§ **Dataset excerpts**
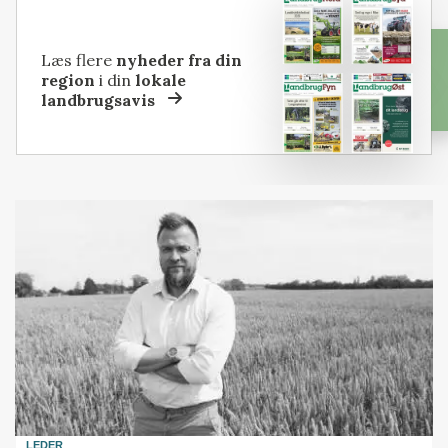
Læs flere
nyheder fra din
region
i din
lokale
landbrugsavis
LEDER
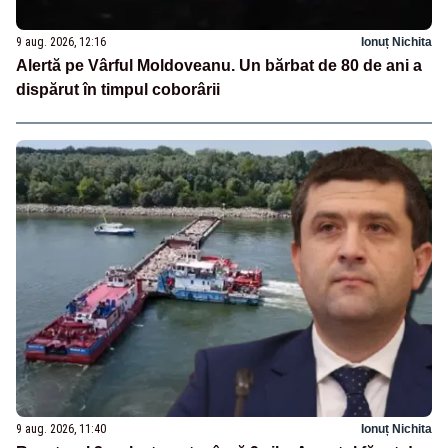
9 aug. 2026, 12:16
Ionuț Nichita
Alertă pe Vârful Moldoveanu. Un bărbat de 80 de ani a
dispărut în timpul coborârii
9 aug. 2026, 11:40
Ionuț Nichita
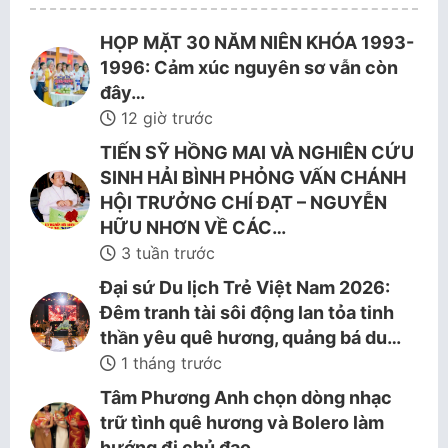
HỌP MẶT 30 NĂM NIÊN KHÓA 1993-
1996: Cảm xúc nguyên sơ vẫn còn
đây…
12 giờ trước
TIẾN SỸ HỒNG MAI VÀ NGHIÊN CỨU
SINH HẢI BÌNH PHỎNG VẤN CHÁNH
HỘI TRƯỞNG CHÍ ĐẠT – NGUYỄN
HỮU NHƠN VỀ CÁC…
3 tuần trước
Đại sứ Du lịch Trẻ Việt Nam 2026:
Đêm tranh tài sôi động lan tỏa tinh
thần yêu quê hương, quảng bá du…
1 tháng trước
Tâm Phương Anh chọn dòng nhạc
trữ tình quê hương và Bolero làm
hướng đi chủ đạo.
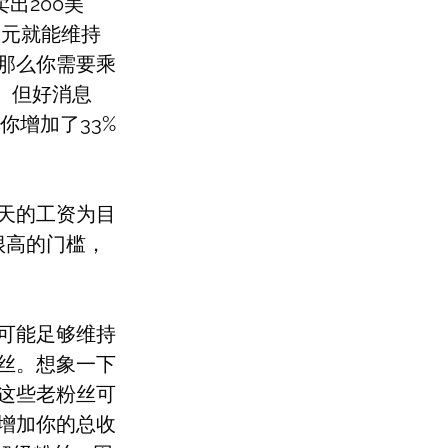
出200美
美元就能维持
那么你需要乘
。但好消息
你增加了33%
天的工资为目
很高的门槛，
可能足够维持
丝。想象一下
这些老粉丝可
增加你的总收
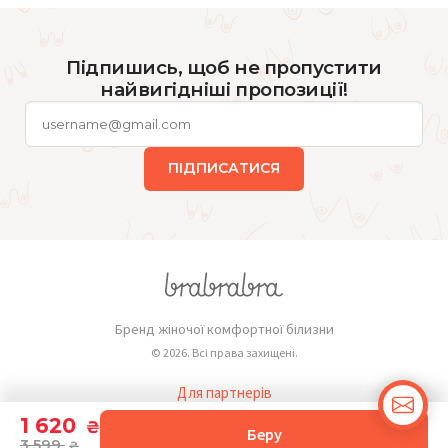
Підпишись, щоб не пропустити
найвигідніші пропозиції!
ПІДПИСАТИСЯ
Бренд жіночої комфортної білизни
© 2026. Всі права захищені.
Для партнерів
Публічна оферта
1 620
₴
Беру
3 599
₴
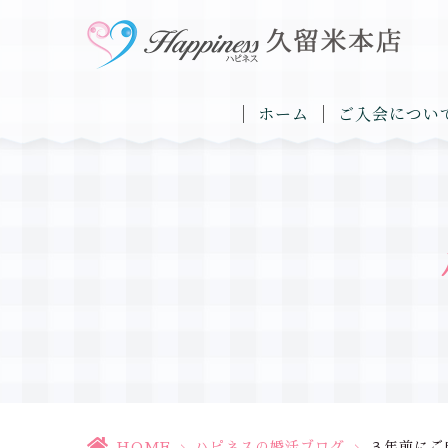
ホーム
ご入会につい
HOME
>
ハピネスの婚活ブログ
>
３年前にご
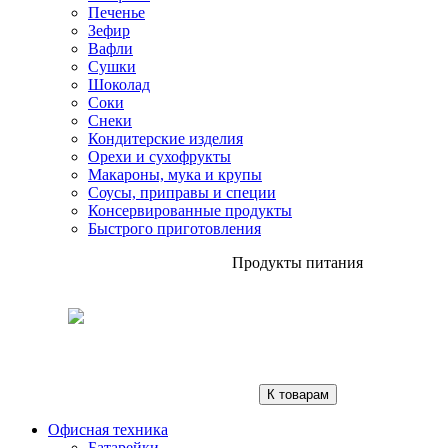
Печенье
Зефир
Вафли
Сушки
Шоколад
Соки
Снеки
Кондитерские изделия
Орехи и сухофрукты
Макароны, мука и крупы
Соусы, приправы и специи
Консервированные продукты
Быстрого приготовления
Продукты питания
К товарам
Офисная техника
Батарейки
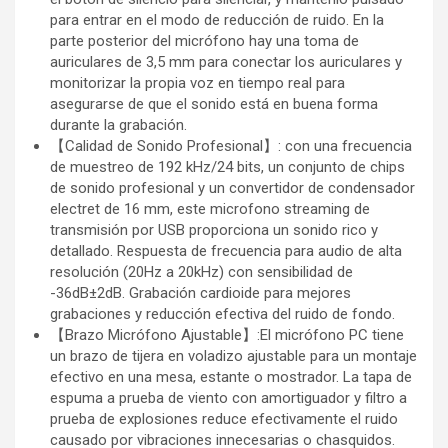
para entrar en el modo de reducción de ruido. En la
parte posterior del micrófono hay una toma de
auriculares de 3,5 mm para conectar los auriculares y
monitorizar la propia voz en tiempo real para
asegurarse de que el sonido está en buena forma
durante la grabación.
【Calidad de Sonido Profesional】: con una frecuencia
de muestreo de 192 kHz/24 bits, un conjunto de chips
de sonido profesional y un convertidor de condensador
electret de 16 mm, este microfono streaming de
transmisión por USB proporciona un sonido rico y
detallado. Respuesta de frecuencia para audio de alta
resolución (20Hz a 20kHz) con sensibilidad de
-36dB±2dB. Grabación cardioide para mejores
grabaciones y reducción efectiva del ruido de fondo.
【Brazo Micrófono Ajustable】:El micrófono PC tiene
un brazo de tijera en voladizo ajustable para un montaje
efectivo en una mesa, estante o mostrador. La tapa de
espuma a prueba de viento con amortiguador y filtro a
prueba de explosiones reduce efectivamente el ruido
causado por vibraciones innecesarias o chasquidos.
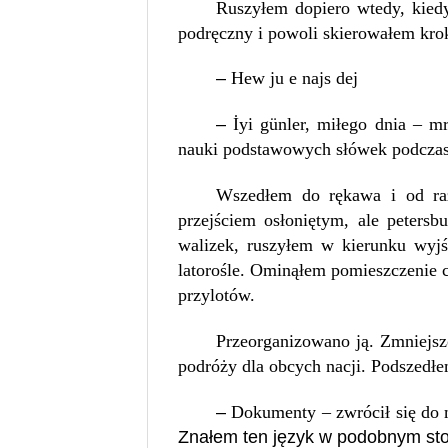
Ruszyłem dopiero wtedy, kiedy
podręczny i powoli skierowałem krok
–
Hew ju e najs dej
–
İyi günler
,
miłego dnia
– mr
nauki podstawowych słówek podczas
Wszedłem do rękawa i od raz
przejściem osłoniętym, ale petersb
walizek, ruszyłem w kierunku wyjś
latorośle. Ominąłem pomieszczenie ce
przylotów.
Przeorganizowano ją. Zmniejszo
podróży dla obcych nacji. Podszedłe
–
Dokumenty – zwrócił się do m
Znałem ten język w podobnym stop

§ **Assignment**
Word for word, write out the lines from the top of the records above down to the line holding "Орехи и сухофрукты", inclusive, but not the pictures.

§ **Solution to this problem**
Læs flere
nyheder fra din
region
i din
lokale
landbrugsavis
LEDER
9 aug. 2026, 12:16
Ionuț Nichita
Alertă pe Vârful Moldoveanu. Un bărbat de 80 de ani a
dispărut în timpul coborârii
9 aug. 2026, 11:40
Ionuț Nichita
HỌP MẶT 30 NĂM NIÊN KHÓA 1993-
1996: Cảm xúc nguyên sơ vẫn còn
đây…
12 giờ trước
TIẾN SỸ HỒNG MAI VÀ NGHIÊN CỨU
SINH HẢI BÌNH PHỎNG VẤN CHÁNH
HỘI TRƯỞNG CHÍ ĐẠT – NGUYỄN
HỮU NHƠN VỀ CÁC…
3 tuần trước
Đại sứ Du lịch Trẻ Việt Nam 2026:
Đêm tranh tài sôi động lan tỏa tinh
thần yêu quê hương, quảng bá du…
1 tháng trước
Tâm Phương Anh chọn dòng nhạc
trữ tình quê hương và Bolero làm
hướng đi chủ đạo.
出200美
美元就能维持
那么你需要乘
。但好消息
你增加了33%
天的工资为目
很高的门槛，
可能足够维持
丝。想象一下
这些老粉丝可
增加你的总收
Підпишись, щоб не пропустити
найвигідніші пропозиції!
ПІДПИСАТИСЯ
Бренд жіночої комфортної білизни
© 2026. Всі права захищені.
Для партнерів
Публічна оферта
1 620
₴
Беру
3 599
₴
ホーム
ご入会につい
HOME
>
ハピネスの婚活ブログ
>
３年前にご
Печенье
Зефир
Вафли
Сушки
Шоколад
Соки
Снеки
Кондитерские изделия
Орехи и сухофрукты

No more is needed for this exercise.